(Dataset records)
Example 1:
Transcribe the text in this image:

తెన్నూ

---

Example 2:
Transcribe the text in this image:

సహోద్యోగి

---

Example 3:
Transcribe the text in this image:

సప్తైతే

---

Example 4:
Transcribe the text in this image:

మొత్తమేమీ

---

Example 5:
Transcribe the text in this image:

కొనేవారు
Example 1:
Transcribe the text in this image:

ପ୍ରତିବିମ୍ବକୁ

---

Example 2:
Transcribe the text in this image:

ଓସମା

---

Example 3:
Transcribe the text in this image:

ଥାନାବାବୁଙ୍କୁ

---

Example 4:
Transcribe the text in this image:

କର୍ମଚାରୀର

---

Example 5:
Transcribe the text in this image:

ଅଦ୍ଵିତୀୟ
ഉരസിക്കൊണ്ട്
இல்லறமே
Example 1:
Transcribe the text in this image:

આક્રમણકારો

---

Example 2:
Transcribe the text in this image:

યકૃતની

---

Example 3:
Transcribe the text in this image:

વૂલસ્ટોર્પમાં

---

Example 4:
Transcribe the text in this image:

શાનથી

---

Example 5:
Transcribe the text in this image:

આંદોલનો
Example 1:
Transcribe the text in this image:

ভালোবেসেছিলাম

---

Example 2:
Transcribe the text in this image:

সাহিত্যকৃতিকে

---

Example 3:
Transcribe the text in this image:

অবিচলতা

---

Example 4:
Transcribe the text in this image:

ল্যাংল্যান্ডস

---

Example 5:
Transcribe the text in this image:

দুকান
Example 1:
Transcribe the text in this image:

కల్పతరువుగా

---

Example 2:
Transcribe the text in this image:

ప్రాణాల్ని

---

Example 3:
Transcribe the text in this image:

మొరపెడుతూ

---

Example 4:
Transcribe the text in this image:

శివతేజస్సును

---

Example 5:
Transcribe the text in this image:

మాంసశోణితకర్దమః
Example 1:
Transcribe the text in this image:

Task statement:
Transcribe each record above exactly. Skip none.

Exercise solution:
Example 1:
Transcribe the text in this image:

తెన్నూ

---

Example 2:
Transcribe the text in this image:

సహోద్యోగి

---

Example 3:
Transcribe the text in this image:

సప్తైతే

---

Example 4:
Transcribe the text in this image:

మొత్తమేమీ

---

Example 5:
Transcribe the text in this image:

కొనేవారు
Example 1:
Transcribe the text in this image:

ପ୍ରତିବିମ୍ବକୁ

---

Example 2:
Transcribe the text in this image:

ଓସମା

---

Example 3:
Transcribe the text in this image:

ଥାନାବାବୁଙ୍କୁ

---

Example 4:
Transcribe the text in this image:

କର୍ମଚାରୀର

---

Example 5:
Transcribe the text in this image:

ଅଦ୍ଵିତୀୟ
ഉരസിക്കൊണ്ട്
இல்லறமே
Example 1:
Transcribe the text in this image:

આક્રમણકારો

---

Example 2:
Transcribe the text in this image:

યકૃતની

---

Example 3:
Transcribe the text in this image:

વૂલસ્ટોર્પમાં

---

Example 4:
Transcribe the text in this image:

શાનથી

---

Example 5:
Transcribe the text in this image:

આંદોલનો
Example 1:
Transcribe the text in this image:

ভালোবেসেছিলাম

---

Example 2:
Transcribe the text in this image:

সাহিত্যকৃতিকে

---

Example 3:
Transcribe the text in this image:

অবিচলতা

---

Example 4:
Transcribe the text in this image:

ল্যাংল্যান্ডস

---

Example 5:
Transcribe the text in this image:

দুকান
Example 1:
Transcribe the text in this image:

కల్పతరువుగా

---

Example 2:
Transcribe the text in this image:

ప్రాణాల్ని

---

Example 3:
Transcribe the text in this image:

మొరపెడుతూ

---

Example 4:
Transcribe the text in this image:

శివతేజస్సును

---

Example 5:
Transcribe the text in this image:

మాంసశోణితకర్దమః
Example 1:
Transcribe the text in this image:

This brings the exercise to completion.